» WHAT THE TASK ASKS:
After locating the line with "photomicrograph of unremarkable" in the data that follows, return it and every later line exactly, up to and including the line with "image exhibits a".

(Saved data entries)

--

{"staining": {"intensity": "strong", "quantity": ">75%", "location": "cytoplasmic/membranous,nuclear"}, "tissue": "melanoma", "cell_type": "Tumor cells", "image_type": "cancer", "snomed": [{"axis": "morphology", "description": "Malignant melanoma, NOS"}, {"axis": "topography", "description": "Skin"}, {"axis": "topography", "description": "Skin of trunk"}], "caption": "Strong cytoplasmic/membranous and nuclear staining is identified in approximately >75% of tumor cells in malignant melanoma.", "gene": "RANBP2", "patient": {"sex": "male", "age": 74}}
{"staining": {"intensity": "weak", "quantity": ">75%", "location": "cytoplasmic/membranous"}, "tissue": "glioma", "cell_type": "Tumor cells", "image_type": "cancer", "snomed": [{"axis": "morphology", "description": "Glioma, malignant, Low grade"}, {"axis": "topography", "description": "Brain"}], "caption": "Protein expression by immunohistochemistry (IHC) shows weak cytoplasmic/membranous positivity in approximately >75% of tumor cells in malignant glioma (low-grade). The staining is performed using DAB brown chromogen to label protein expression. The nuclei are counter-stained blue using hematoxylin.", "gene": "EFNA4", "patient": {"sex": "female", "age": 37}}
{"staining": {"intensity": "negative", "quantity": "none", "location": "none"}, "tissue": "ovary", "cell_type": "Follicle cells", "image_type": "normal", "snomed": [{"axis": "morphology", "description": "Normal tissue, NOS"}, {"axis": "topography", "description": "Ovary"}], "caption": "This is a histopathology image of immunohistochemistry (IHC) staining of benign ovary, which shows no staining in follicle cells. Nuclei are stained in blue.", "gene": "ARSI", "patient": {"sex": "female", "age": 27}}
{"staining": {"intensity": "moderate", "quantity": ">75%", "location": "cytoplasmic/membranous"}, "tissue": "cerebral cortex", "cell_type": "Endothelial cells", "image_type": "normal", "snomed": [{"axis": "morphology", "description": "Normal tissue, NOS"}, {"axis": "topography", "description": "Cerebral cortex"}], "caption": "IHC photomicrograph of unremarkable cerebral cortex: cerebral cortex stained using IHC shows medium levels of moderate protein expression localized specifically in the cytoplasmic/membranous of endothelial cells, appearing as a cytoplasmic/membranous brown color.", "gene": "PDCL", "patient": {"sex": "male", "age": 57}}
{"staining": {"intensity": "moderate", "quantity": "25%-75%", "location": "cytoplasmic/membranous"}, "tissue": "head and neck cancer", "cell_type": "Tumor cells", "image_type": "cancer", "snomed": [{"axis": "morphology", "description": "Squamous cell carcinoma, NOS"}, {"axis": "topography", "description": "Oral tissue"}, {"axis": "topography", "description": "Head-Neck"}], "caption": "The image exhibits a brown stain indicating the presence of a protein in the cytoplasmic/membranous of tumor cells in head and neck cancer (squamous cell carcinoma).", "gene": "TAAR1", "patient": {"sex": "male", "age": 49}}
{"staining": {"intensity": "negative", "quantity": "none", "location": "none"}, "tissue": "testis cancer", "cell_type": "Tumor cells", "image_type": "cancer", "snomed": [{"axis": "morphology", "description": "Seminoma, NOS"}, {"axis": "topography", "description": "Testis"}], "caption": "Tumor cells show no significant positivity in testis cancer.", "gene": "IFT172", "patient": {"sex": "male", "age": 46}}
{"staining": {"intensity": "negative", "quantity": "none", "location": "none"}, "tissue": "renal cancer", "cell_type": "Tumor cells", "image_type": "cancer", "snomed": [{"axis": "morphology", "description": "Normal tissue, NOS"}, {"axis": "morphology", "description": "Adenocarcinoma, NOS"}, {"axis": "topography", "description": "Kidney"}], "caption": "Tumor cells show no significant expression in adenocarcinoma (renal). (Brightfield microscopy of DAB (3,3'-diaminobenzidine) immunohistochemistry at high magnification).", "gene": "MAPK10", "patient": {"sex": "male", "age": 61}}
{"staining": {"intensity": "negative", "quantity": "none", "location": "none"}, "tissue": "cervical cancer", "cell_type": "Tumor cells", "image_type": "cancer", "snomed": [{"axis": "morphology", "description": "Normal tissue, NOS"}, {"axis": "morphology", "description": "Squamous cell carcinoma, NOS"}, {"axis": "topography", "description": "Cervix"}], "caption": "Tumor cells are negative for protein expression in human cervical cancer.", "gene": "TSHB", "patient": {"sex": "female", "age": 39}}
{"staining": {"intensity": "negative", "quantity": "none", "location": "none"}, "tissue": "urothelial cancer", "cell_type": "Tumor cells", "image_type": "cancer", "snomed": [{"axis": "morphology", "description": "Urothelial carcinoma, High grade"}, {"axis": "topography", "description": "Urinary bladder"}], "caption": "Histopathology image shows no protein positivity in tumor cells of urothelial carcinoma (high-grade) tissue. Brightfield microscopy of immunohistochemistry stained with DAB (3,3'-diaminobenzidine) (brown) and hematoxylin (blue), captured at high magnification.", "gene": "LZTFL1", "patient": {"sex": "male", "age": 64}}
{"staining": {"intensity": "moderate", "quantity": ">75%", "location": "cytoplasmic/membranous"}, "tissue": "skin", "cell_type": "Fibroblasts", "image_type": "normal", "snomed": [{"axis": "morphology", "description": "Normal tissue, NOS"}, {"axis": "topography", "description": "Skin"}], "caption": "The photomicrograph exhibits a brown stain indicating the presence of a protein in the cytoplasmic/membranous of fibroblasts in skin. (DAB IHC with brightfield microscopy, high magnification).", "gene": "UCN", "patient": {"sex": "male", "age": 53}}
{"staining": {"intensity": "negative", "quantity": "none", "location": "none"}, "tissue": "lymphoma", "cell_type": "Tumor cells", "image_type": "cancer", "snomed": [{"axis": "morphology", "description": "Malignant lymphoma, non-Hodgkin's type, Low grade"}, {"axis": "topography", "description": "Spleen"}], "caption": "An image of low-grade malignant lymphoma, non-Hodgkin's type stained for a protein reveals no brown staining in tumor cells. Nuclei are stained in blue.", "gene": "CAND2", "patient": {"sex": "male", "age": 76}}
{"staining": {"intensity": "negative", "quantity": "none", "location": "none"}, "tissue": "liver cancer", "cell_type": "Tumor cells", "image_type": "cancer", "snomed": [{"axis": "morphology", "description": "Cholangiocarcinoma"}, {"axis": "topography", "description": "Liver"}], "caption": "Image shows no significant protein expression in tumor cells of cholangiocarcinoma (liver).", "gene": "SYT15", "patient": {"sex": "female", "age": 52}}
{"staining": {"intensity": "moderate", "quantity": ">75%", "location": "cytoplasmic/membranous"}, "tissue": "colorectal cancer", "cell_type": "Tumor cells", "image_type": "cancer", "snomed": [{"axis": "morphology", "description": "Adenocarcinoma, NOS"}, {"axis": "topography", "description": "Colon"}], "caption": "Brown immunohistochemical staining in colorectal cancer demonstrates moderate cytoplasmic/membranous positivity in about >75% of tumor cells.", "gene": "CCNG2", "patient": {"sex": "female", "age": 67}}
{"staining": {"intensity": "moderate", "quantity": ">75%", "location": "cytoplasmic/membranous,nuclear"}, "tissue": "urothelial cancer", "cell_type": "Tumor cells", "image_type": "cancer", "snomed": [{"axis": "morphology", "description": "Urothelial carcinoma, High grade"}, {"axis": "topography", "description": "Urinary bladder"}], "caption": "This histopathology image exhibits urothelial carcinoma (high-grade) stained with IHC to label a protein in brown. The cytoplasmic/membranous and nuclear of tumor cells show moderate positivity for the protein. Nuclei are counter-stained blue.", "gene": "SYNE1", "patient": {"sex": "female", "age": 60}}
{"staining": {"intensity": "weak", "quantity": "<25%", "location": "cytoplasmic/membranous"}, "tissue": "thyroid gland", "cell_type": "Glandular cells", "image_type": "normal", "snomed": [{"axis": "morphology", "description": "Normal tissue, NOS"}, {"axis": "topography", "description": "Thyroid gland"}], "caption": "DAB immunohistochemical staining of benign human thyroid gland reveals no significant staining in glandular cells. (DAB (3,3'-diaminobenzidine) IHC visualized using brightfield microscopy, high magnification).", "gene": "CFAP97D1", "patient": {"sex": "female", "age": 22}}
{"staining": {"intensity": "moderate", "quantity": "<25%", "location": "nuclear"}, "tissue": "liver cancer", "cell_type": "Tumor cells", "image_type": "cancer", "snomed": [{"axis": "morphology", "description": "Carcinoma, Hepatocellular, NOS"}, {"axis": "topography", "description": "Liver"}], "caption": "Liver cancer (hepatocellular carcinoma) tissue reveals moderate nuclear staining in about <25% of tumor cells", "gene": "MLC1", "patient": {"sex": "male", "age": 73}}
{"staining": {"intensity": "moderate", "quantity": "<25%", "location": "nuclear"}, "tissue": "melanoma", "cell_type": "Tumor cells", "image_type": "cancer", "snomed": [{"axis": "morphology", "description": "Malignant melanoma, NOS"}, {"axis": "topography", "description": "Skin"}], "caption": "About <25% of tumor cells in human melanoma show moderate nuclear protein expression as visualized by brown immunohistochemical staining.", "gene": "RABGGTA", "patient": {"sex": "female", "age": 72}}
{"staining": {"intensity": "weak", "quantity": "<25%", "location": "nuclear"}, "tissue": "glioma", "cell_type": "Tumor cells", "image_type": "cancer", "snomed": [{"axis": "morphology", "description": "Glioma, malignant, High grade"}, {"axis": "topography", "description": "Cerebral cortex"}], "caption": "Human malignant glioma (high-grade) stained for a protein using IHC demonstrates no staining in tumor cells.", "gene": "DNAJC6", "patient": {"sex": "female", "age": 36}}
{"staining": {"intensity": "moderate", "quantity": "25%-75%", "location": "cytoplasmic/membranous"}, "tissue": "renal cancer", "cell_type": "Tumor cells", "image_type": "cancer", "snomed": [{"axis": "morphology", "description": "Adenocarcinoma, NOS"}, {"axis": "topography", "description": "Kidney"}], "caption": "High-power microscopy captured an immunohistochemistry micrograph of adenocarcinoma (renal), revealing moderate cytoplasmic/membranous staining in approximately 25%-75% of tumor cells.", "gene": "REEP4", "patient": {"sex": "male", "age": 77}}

--

» RESULT FOR THIS EXERCISE:
{"staining": {"intensity": "moderate", "quantity": ">75%", "location": "cytoplasmic/membranous"}, "tissue": "cerebral cortex", "cell_type": "Endothelial cells", "image_type": "normal", "snomed": [{"axis": "morphology", "description": "Normal tissue, NOS"}, {"axis": "topography", "description": "Cerebral cortex"}], "caption": "IHC photomicrograph of unremarkable cerebral cortex: cerebral cortex stained using IHC shows medium levels of moderate protein expression localized specifically in the cytoplasmic/membranous of endothelial cells, appearing as a cytoplasmic/membranous brown color.", "gene": "PDCL", "patient": {"sex": "male", "age": 57}}
{"staining": {"intensity": "moderate", "quantity": "25%-75%", "location": "cytoplasmic/membranous"}, "tissue": "head and neck cancer", "cell_type": "Tumor cells", "image_type": "cancer", "snomed": [{"axis": "morphology", "description": "Squamous cell carcinoma, NOS"}, {"axis": "topography", "description": "Oral tissue"}, {"axis": "topography", "description": "Head-Neck"}], "caption": "The image exhibits a brown stain indicating the presence of a protein in the cytoplasmic/membranous of tumor cells in head and neck cancer (squamous cell carcinoma).", "gene": "TAAR1", "patient": {"sex": "male", "age": 49}}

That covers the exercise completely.